Capacity Building of Client Institutions
71. The financial health and growth of Co-operative
Banks and Regional Rural Banks (RRB) continue to be
an area of concern to NABARD. In view of their role
in credit dispensation and the changing economic
environment, NABARD has been striving towards
improving these institutions.
Institutional Development
72. During 2007-08, loans issued by SCB and
DCCB increased by 9 and 10 per cent, respectively,
while those issued by SCARDB and PCARDB declined
by 9 and 8 per cent, respectively, over the previous
year. The overall profit earned by 31 SCB was
Rs.466 crore. The profit earned by 26 SCB, which
were in profit during 2007-08, was Rs.515 crore. Out
of 370 DCCB, 261 earned profit of Rs.874 crore.
However, at the aggregate level, DCCB incurred a net
loss of Rs.28 crore during 2007-08, an increase of
12 per cent over the previous year. SCARDB generated
a net profit of Rs.99 crore, while PCARDB as a whole
continued to incur losses, aggregating Rs.184 crore
during 2007-08.
73. There were wide variations across the regions in
the performance of co-operative credit institutions.

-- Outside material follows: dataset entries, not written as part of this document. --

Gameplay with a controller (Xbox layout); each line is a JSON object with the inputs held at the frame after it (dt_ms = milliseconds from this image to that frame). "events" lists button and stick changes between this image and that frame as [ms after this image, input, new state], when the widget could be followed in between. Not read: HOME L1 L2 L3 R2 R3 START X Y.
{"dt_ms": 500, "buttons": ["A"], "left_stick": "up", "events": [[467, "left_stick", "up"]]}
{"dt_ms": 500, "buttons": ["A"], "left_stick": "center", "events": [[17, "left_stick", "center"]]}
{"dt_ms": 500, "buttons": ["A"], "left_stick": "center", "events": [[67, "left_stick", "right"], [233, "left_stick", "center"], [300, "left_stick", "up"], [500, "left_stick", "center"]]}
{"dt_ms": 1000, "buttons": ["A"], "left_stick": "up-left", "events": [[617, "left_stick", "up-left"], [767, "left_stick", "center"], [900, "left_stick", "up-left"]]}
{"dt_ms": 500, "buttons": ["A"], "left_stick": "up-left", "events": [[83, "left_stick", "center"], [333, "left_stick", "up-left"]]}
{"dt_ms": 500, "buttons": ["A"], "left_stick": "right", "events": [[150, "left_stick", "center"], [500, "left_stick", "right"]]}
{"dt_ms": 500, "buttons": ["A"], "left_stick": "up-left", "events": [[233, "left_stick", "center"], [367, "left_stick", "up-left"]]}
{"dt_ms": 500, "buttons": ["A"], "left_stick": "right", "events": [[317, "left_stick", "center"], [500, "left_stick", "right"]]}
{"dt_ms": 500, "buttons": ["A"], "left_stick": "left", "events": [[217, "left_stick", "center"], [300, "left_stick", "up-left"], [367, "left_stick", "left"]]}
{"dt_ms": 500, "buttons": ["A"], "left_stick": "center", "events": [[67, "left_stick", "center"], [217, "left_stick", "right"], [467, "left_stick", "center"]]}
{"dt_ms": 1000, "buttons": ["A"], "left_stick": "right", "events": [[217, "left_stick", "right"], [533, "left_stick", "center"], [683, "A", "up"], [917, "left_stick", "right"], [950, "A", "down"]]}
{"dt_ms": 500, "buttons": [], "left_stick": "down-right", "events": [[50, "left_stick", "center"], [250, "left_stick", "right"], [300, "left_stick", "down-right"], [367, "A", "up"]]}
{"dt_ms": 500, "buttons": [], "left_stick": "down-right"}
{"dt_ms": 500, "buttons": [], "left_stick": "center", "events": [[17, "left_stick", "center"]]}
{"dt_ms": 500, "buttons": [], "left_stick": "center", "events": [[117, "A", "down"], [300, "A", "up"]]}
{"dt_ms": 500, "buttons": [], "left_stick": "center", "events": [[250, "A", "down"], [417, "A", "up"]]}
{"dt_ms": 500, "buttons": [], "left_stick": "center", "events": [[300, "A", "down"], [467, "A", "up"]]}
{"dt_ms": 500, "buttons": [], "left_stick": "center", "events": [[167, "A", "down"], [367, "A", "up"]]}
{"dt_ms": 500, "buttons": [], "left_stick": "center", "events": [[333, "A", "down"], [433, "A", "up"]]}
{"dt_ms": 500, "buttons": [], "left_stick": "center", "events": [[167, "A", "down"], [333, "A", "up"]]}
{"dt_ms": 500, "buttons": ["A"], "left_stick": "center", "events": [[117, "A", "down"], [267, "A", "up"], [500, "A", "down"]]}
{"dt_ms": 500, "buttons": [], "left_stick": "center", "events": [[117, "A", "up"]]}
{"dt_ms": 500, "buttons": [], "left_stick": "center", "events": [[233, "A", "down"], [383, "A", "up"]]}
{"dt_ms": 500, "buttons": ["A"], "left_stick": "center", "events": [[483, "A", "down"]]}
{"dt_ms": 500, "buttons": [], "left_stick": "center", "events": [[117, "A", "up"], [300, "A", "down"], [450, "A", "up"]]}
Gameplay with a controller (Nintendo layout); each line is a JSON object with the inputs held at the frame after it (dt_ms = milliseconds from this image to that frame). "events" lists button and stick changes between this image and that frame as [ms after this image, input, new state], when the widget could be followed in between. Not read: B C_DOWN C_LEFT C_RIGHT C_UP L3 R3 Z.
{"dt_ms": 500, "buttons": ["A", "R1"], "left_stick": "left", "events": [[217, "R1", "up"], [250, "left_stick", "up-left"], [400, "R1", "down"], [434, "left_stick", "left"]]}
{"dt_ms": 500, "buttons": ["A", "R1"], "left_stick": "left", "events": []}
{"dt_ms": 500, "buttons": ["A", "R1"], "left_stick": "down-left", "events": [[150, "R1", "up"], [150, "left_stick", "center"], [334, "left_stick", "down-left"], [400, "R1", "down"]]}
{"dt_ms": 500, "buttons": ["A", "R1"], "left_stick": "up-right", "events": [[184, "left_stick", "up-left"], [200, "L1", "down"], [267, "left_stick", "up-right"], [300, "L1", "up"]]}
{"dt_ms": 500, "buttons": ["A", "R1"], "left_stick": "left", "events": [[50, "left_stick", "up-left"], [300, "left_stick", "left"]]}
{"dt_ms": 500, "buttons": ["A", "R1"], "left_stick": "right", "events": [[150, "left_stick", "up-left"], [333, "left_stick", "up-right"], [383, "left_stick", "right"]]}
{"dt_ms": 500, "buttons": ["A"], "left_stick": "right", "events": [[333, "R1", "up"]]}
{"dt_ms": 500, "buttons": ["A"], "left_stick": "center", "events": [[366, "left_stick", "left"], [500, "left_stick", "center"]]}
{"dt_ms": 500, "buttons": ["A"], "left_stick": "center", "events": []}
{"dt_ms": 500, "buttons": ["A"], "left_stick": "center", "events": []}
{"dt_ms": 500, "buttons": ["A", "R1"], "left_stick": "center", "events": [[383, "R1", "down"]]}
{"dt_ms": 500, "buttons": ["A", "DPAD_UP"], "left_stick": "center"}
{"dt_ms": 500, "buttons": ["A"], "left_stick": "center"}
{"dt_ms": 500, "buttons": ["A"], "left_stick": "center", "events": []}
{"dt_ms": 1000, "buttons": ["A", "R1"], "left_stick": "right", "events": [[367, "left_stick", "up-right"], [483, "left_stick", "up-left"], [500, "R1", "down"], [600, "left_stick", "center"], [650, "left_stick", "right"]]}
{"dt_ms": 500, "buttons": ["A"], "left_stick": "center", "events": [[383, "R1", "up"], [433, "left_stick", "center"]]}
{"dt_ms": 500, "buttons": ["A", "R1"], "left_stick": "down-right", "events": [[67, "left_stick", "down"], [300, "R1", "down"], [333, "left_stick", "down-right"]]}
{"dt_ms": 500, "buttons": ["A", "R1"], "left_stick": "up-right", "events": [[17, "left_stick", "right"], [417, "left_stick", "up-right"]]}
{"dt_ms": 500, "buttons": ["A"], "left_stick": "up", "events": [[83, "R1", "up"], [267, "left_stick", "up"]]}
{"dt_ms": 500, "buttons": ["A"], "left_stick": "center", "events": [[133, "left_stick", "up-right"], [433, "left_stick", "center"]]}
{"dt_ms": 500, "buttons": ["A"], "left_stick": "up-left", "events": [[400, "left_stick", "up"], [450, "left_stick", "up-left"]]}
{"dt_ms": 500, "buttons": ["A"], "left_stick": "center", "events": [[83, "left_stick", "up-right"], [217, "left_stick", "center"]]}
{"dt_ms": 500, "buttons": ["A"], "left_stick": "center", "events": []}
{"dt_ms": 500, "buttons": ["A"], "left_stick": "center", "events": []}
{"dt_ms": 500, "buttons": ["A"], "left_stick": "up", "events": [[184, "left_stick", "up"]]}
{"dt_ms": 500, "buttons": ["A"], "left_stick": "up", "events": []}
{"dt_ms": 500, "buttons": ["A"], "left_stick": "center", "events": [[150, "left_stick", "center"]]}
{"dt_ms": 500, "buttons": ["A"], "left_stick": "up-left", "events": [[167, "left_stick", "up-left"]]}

During 2007-08, profits of SCB declined in all regions,
except the eastern and southern regions. Losses of
SCB in the NER increased substantially during 2007-08
over the previous year. In the case of DCCB,
profit improved across all regions during 2007-08. The
DCCB as a group, however, incurred a net loss. During
2007-08, SCARDB across all regions, except central
and northern, incurred losses. During 2007-08, in
the case of PCARDB, aggregate losses increased by
167 per cent.
74. As on 31 March 2008, of the reporting banks,
5 SCB, 108 DCCB, 9 SCARDB and 347 PCARDB
incurred losses, which together amounted to
Rs.1,617 crore. The poor recovery of loans/high NPA
to loans and advances outstanding ratio in co-operative
banks continued to be an area of concern. NPA level
of all co-operative banks (ST and LT) registered an
increase during 2007-08 over the previous year.
75. In view of the persisting weakness in the
co-operative credit structure, the revised/modified
Phase IV of preparing institution specific DAP by
co-operative banks and entering into MoU for ST and
LT structures is operational during the period
2007-2012. Further, to enable effective monitoring of
performance of co-operative banks, it was decided to
set up ‘State Level Task Force’ from 1 April 2008. As
on 31 March 2009, 22 RO have formed SLTF in their
States. Accounting for the changes in the environment
of RRB and co-operative banks, ODI for co-operative
banks is now known as ‘Business Revitalisation and
Managing Human Aspirations’ (BRAMHA). During
2008-09, 10 ODI for RRB and 5 BRAMHA for
co-operative banks were conducted.
76. Financial support through the Co-operative
Development Fund (CDF) is provided for supporting
developmental initiatives of co-operative credit
institutions. During 2008-09, Rs.5.95 crore was
sanctioned and Rs.3.81 crore was disbursed, including
earlier sanctions, taking the cumulative sanctions
and disbursements under CDF to Rs.88 crore and
Rs.78 crore, respectively, as on 31 March 2009.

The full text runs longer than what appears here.